## Problem statement
Collect each line below that contains the string "sido", treating uppercase and lowercase as different.

## Records
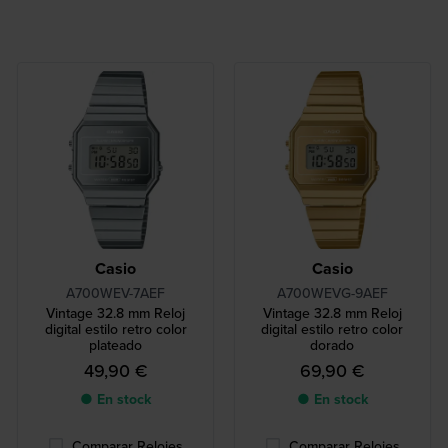
Casio
Casio
A700WEV-7AEF
A700WEVG-9AEF
Vintage 32.8 mm Reloj
Vintage 32.8 mm Reloj
digital estilo retro color
digital estilo retro color
plateado
dorado
49,90 €
69,90 €
● En stock
● En stock
Comparar Relojes
Comparar Relojes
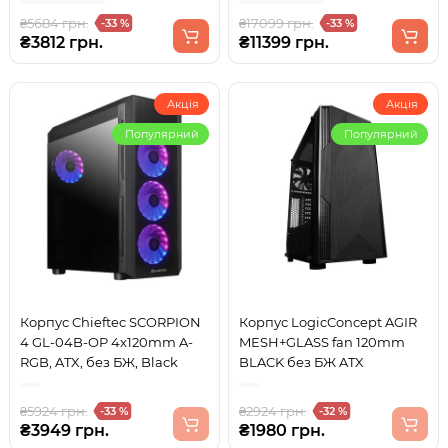
₴5684 грн.
₴17099 грн.
-33 %
-33 %
₴3812 грн.
₴11399 грн.
Акція
Акція
Популярний
Популярний
Корпус Chieftec SCORPION
Корпус LogicConcept AGIR
4 GL-04B-OP 4x120mm A-
MESH+GLASS fan 120mm
RGB, ATX, без БЖ, Black
BLACK без БЖ ATX
₴5924 грн.
₴2924 грн.
-33 %
-32 %
₴3949 грн.
₴1980 грн.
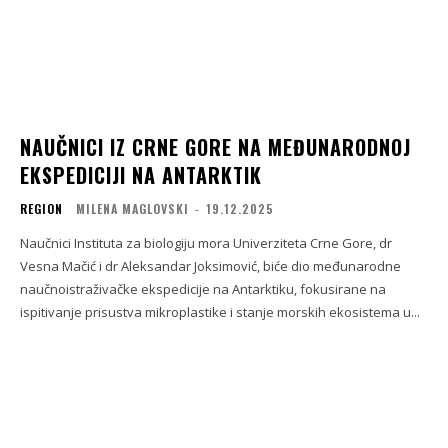
NAUČNICI IZ CRNE GORE NA MEĐUNARODNOJ
EKSPEDICIJI NA ANTARKTIK
REGION
MILENA MAGLOVSKI
-
19.12.2025
Naučnici Instituta za biologiju mora Univerziteta Crne Gore, dr
Vesna Mačić i dr Aleksandar Joksimović, biće dio međunarodne
naučnoistraživačke ekspedicije na Antarktiku, fokusirane na
ispitivanje prisustva mikroplastike i stanje morskih ekosistema u...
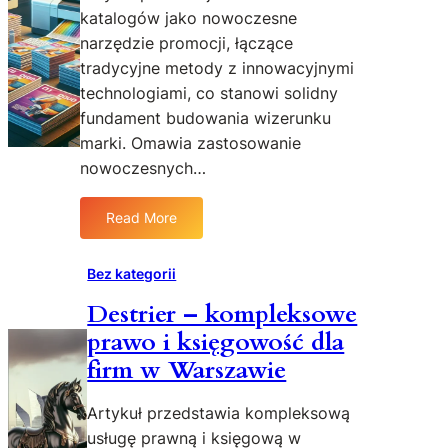
katalogów jako nowoczesne
a
i
p
m
k
c
narzędzie promocji, łączące
o
d
o
y
d
e
tradycyjne metody z innowacyjnymi
n
k
n
technologiami, co stanowi solidny
d
o
d
fundament budowania wizerunku
y
n
r
marki. Omawia zastosowanie
c
t
o
nowoczesnych…
j
r
l
ę
o
o
k
Read More
l
g
:
o
ą
i
D
n
:
c
r
Bez kategorii
i
k
z
u
a
i
n
Destrier – kompleksowe
k
e
y
prawo i księgowość dla
o
d
m
w
firm w Warszawie
y
a
o
n
Artykuł przedstawia kompleksową
d
i
usługę prawną i księgową w
w
e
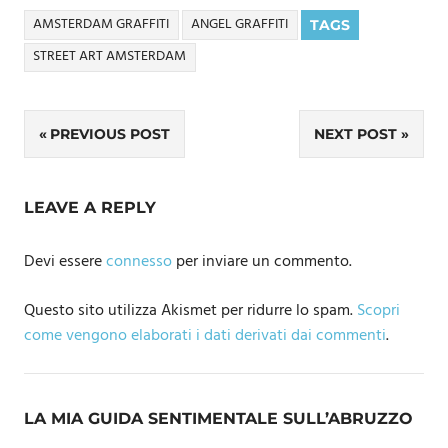
AMSTERDAM GRAFFITI
ANGEL GRAFFITI
TAGS
STREET ART AMSTERDAM
Navigazione
PREVIOUS POST
NEXT POST
articoli
LEAVE A REPLY
Devi essere
connesso
per inviare un commento.
Questo sito utilizza Akismet per ridurre lo spam.
Scopri
come vengono elaborati i dati derivati dai commenti
.
LA MIA GUIDA SENTIMENTALE SULL’ABRUZZO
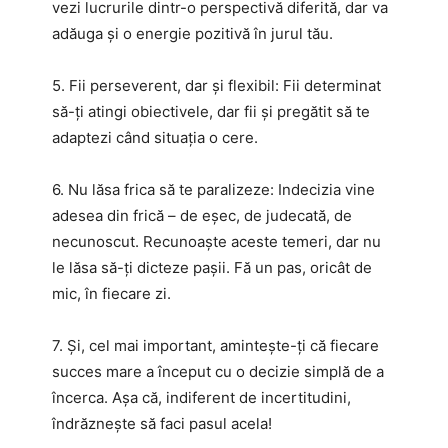
vezi lucrurile dintr-o perspectivă diferită, dar va
adăuga și o energie pozitivă în jurul tău.
5. Fii perseverent, dar și flexibil: Fii determinat
să-ți atingi obiectivele, dar fii și pregătit să te
adaptezi când situația o cere.
6. Nu lăsa frica să te paralizeze: Indecizia vine
adesea din frică – de eșec, de judecată, de
necunoscut. Recunoaște aceste temeri, dar nu
le lăsa să-ți dicteze pașii. Fă un pas, oricât de
mic, în fiecare zi.
7. Și, cel mai important, amintește-ți că fiecare
succes mare a început cu o decizie simplă de a
încerca. Așa că, indiferent de incertitudini,
îndrăznește să faci pasul acela!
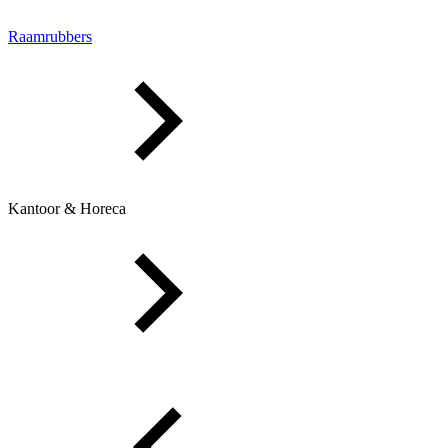
Raamrubbers
Kantoor & Horeca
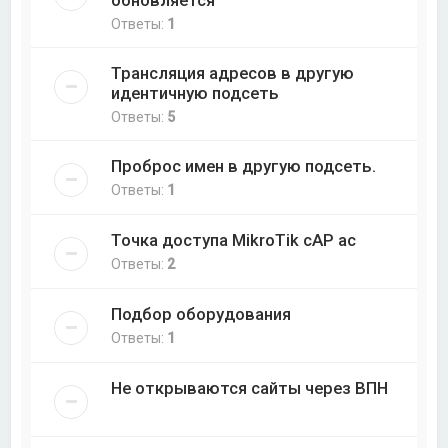
Ответы:
1
Трансляция адресов в другую
идентичную подсеть
Ответы:
5
Проброс имен в другую подсеть.
Ответы:
1
Точка доступа MikroTik cAP ac
Ответы:
2
Подбор оборудования
Ответы:
1
Не открываются сайты через ВПН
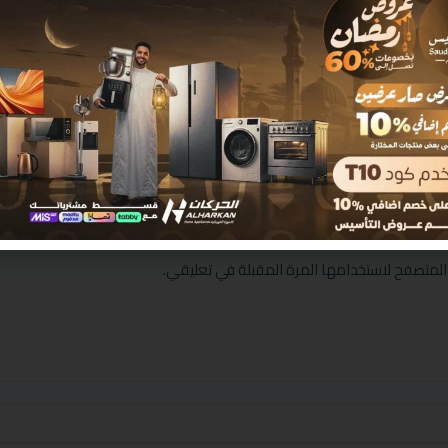
المتصفح لاستخدامها المرة المقبلة في تعليقي.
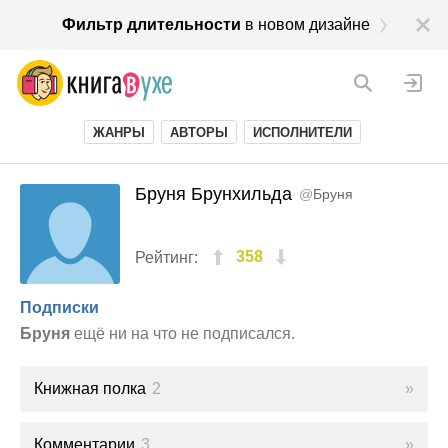
Фильтр длительности
в новом дизайне
ЖАНРЫ
АВТОРЫ
ИСПОЛНИТЕЛИ
Бруня Брунхильда
@
Бруня
358
Рейтинг:
Подписки
Бруня
ещё ни на что не подписался.
Книжная полка
2
Комментарии
3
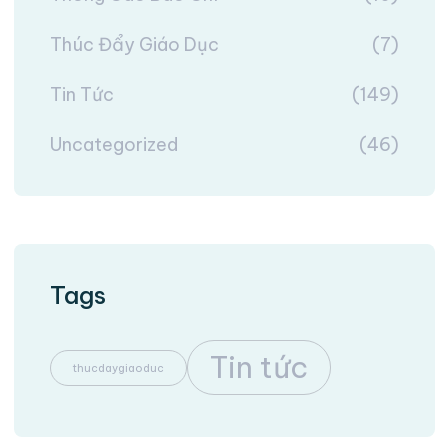
Thúc Đẩy Giáo Dục
(7)
Tin Tức
(149)
Uncategorized
(46)
Tags
Tin tức
thucdaygiaoduc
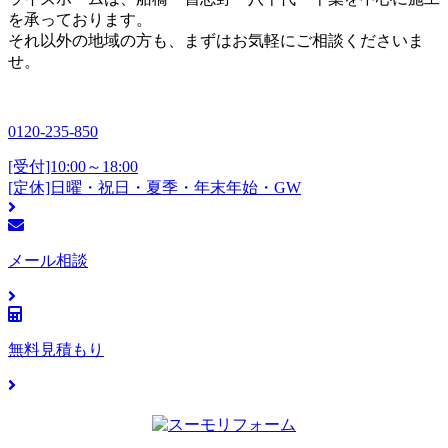
を承っております。
それ以外の地域の方も、まずはお気軽にご相談くださいま
せ。
0120-235-850
[受付]10:00～18:00
[定休]日曜・祝日・夏季・年末年始・GW
メール相談
無料見積もり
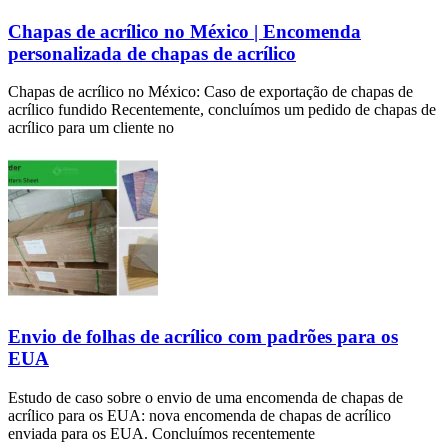
Chapas de acrílico no México | Encomenda
personalizada de chapas de acrílico
Chapas de acrílico no México: Caso de exportação de chapas de
acrílico fundido Recentemente, concluímos um pedido de chapas de
acrílico para um cliente no
Envio de folhas de acrílico com padrões para os
EUA
Estudo de caso sobre o envio de uma encomenda de chapas de
acrílico para os EUA: nova encomenda de chapas de acrílico
enviada para os EUA. Concluímos recentemente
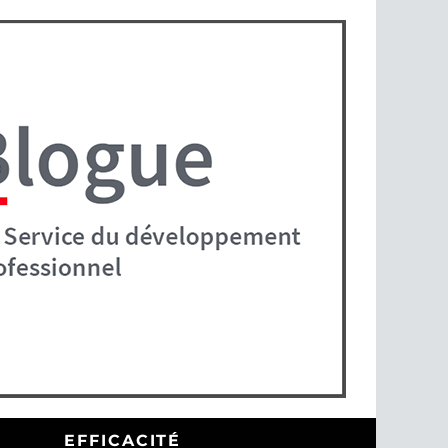
EFFICACITÉ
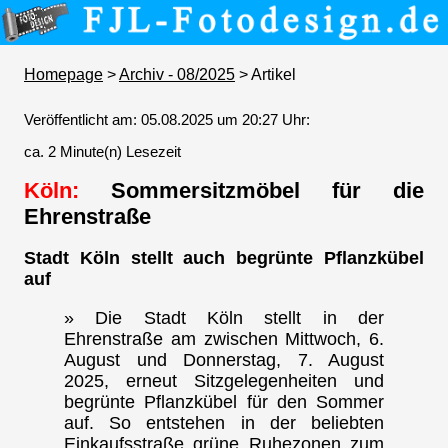
Homepage
>
Archiv - 08/2025
> Artikel
Veröffentlicht am: 05.08.2025 um 20:27 Uhr:
ca. 2 Minute(n) Lesezeit
Köln:
Sommersitzmöbel für die
Ehrenstraße
Stadt Köln stellt auch begrünte Pflanzkübel
auf
» Die Stadt Köln stellt in der
Ehrenstraße am zwischen Mittwoch, 6.
August und Donnerstag, 7. August
2025, erneut Sitzgelegenheiten und
begrünte Pflanzkübel für den Sommer
auf. So entstehen in der beliebten
Einkaufsstraße grüne Ruhezonen zum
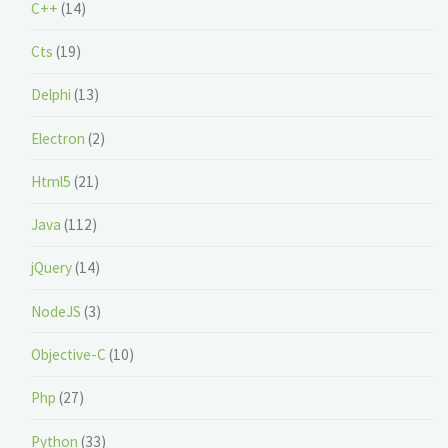
C++
(14)
Cts
(19)
Delphi
(13)
Electron
(2)
Html5
(21)
Java
(112)
jQuery
(14)
NodeJS
(3)
Objective-C
(10)
Php
(27)
Python
(33)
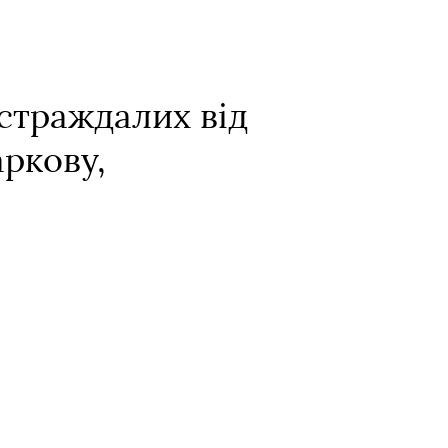
остраждалих від
аркову,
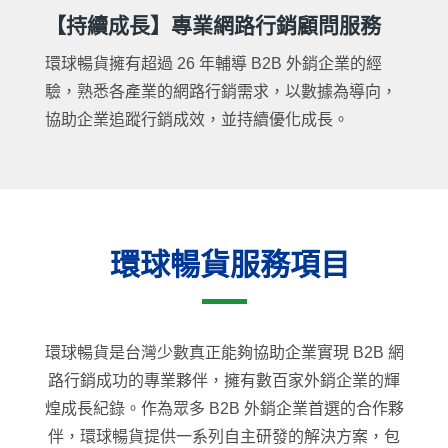
【持續成長】專業網路行銷顧問服務
環球暢貨擁有超過 26 年輔導 B2B 外銷企業的經
驗，熟悉各產業的網路行銷需求，以數據為導向，
協助企業追蹤行銷成效，並持續優化成長。
環球暢貨服務項目
環球暢貨是台灣少數真正能夠協助企業實現 B2B 網
路行銷成功的專業夥伴，擁有數百家外銷企業的輝
煌成長紀錄。作為眾多 B2B 外銷企業首選的合作夥
伴，環球暢貨提供一系列自主研發的解決方案，包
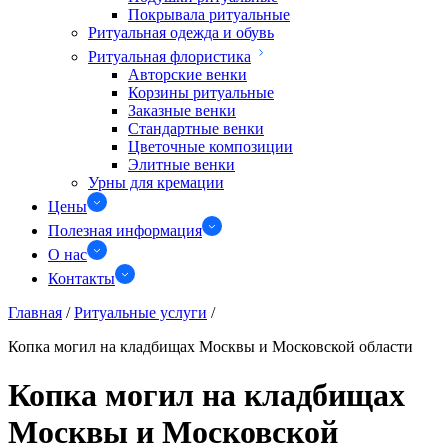
Покрывала ритуальные
Ритуальная одежда и обувь
Ритуальная флористика
Авторские венки
Корзины ритуальные
Заказные венки
Стандартные венки
Цветочные композиции
Элитные венки
Урны для кремации
Цены
Полезная информация
О нас
Контакты
Главная
/
Ритуальные услуги
/
Копка могил на кладбищах Москвы и Московской области
Копка могил на кладбищах
Москвы и Московской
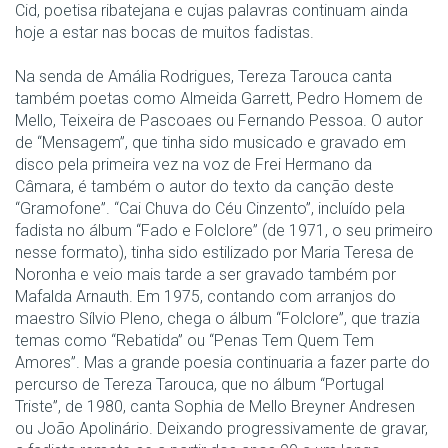
Cid, poetisa ribatejana e cujas palavras continuam ainda
hoje a estar nas bocas de muitos fadistas.
Na senda de Amália Rodrigues, Tereza Tarouca canta
também poetas como Almeida Garrett, Pedro Homem de
Mello, Teixeira de Pascoaes ou Fernando Pessoa. O autor
de “Mensagem”, que tinha sido musicado e gravado em
disco pela primeira vez na voz de Frei Hermano da
Câmara, é também o autor do texto da canção deste
“Gramofone”. “Cai Chuva do Céu Cinzento”, incluído pela
fadista no álbum “Fado e Folclore” (de 1971, o seu primeiro
nesse formato), tinha sido estilizado por Maria Teresa de
Noronha e veio mais tarde a ser gravado também por
Mafalda Arnauth. Em 1975, contando com arranjos do
maestro Sílvio Pleno, chega o álbum “Folclore”, que trazia
temas como “Rebatida” ou “Penas Tem Quem Tem
Amores”. Mas a grande poesia continuaria a fazer parte do
percurso de Tereza Tarouca, que no álbum “Portugal
Triste”, de 1980, canta Sophia de Mello Breyner Andresen
ou João Apolinário. Deixando progressivamente de gravar,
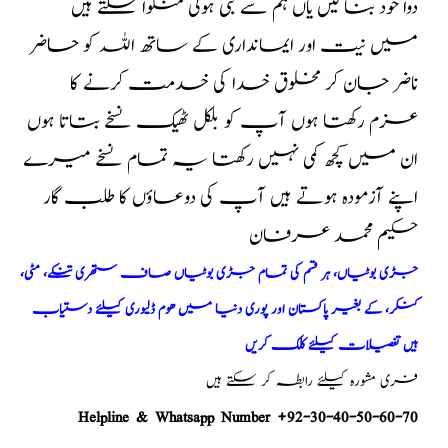
دوا خود بنا لیں یاں ہم سے بنی ہوئی منگوا سکتے ہیں
میں نیت اور ایمانداری کے ساتھ اللہ کو حاضر
ناضر جان کر مخلوق خدا کی خدمت کرنے کا
عزم رکھتا ہوں آپ کو بلکل ٹھیک نسخے بتاتا ہوں
ان میں کچھ کمی نہیں رکھتا یہ تمام نسخے میرے
اپنے آزمودہ ہوتے ہیں آپ کی دوعاؤں کا طلب گار
حکیم محمد عرفان
جڑی بوٹیاں، ہر قسم کی تمام جڑی بوٹیاں صاف ستھری تنکے، مٹی،
کنکر، کے بغیر پاکستان اور پوری دنیا میں ھوم ڈلیوری کیلئے دستیاب
ہیں تفصیلات کیلئے کلک کریں
فری مشورہ کیلئے رابطہ کر سکتے ہیں
Helpline & Whatsapp Number +92-30-40-50-60-70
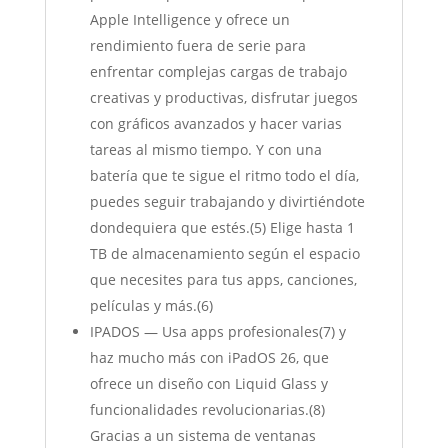
Apple Intelligence y ofrece un
rendimiento fuera de serie para
enfrentar complejas cargas de trabajo
creativas y productivas, disfrutar juegos
con gráficos avanzados y hacer varias
tareas al mismo tiempo. Y con una
batería que te sigue el ritmo todo el día,
puedes seguir trabajando y divirtiéndote
dondequiera que estés.(5) Elige hasta 1
TB de almacenamiento según el espacio
que necesites para tus apps, canciones,
películas y más.(6)
IPADOS — Usa apps profesionales(7) y
haz mucho más con iPadOS 26, que
ofrece un diseño con Liquid Glass y
funcionalidades revolucionarias.(8)
Gracias a un sistema de ventanas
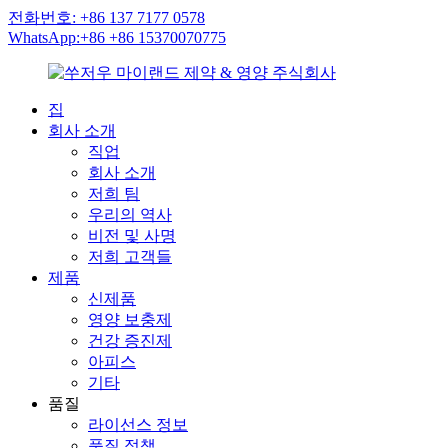
전화번호: +86 137 7177 0578
WhatsApp:+86 +86 15370070775
집
회사 소개
직업
회사 소개
저희 팀
우리의 역사
비전 및 사명
저희 고객들
제품
신제품
영양 보충제
건강 증진제
아피스
기타
품질
라이선스 정보
품질 정책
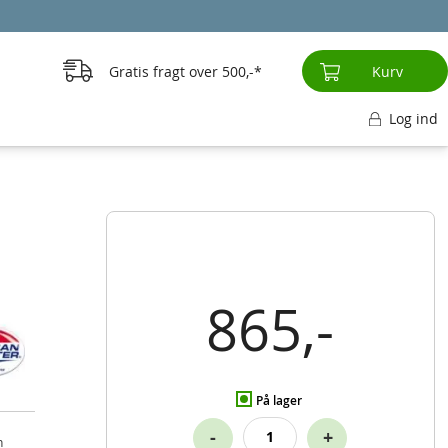
Gratis fragt over
500,-
Kurv
Log ind
865,-
På lager
-
+
n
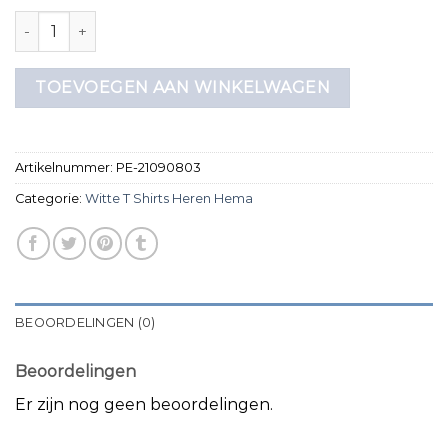
witte t shirts heren hema aantal
TOEVOEGEN AAN WINKELWAGEN
Artikelnummer:
PE-21090803
Categorie:
Witte T Shirts Heren Hema
BEOORDELINGEN (0)
Beoordelingen
Er zijn nog geen beoordelingen.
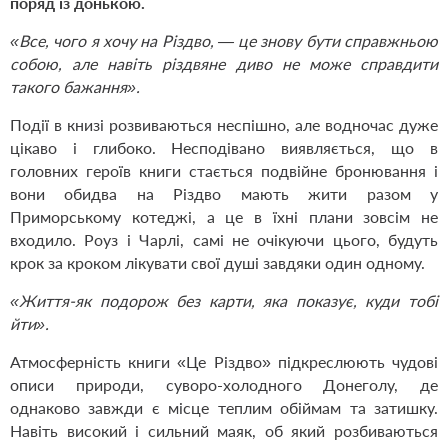
поряд із донькою.
«Все, чого я хочу на Різдво, — це знову бути справжньою
собою, але навіть різдвяне диво не може справдити
такого бажання».
Події в книзі розвиваються неспішно, але водночас дуже
цікаво і глибоко. Несподівано виявляється, що в
головних героїв книги стається подвійне бронювання і
вони обидва на Різдво мають жити разом у
Приморському котеджі, а це в їхні плани зовсім не
входило. Роуз і Чарлі, самі не очікуючи цього, будуть
крок за кроком лікувати свої душі завдяки один одному.
«Життя-як подорож без карти, яка показує, куди тобі
йти».
Атмосферність книги «Це Різдво» підкреслюють чудові
описи природи, суворо-холодного Донеголу, де
однаково завжди є місце теплим обіймам та затишку.
Навіть високий і сильний маяк, об який розбиваються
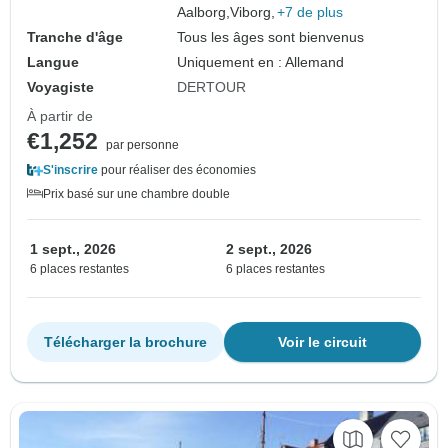
Aalborg,
Viborg,
+7 de plus
Tranche d'âge
Tous les âges sont bienvenus
Langue
Uniquement en : Allemand
Voyagiste
DERTOUR
À partir de
€1,252
par personne
S'inscrire
pour réaliser des économies
Prix basé sur une chambre double
1 sept., 2026
2 sept., 2026
6 places restantes
6 places restantes
Télécharger la brochure
Voir le circuit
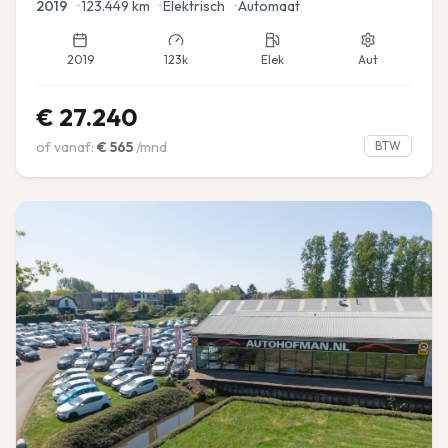
2019
•
123.449
km
•
Elektrisch
•
Automaat
2019
123k
Elek
Aut
€
27.240
of vanaf:
€
565
/mnd
BTW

## Solution to the exercise
de “Mensagem”, que tinha sido musicado e gravado em
nesse formato), tinha sido estilizado por Maria Teresa de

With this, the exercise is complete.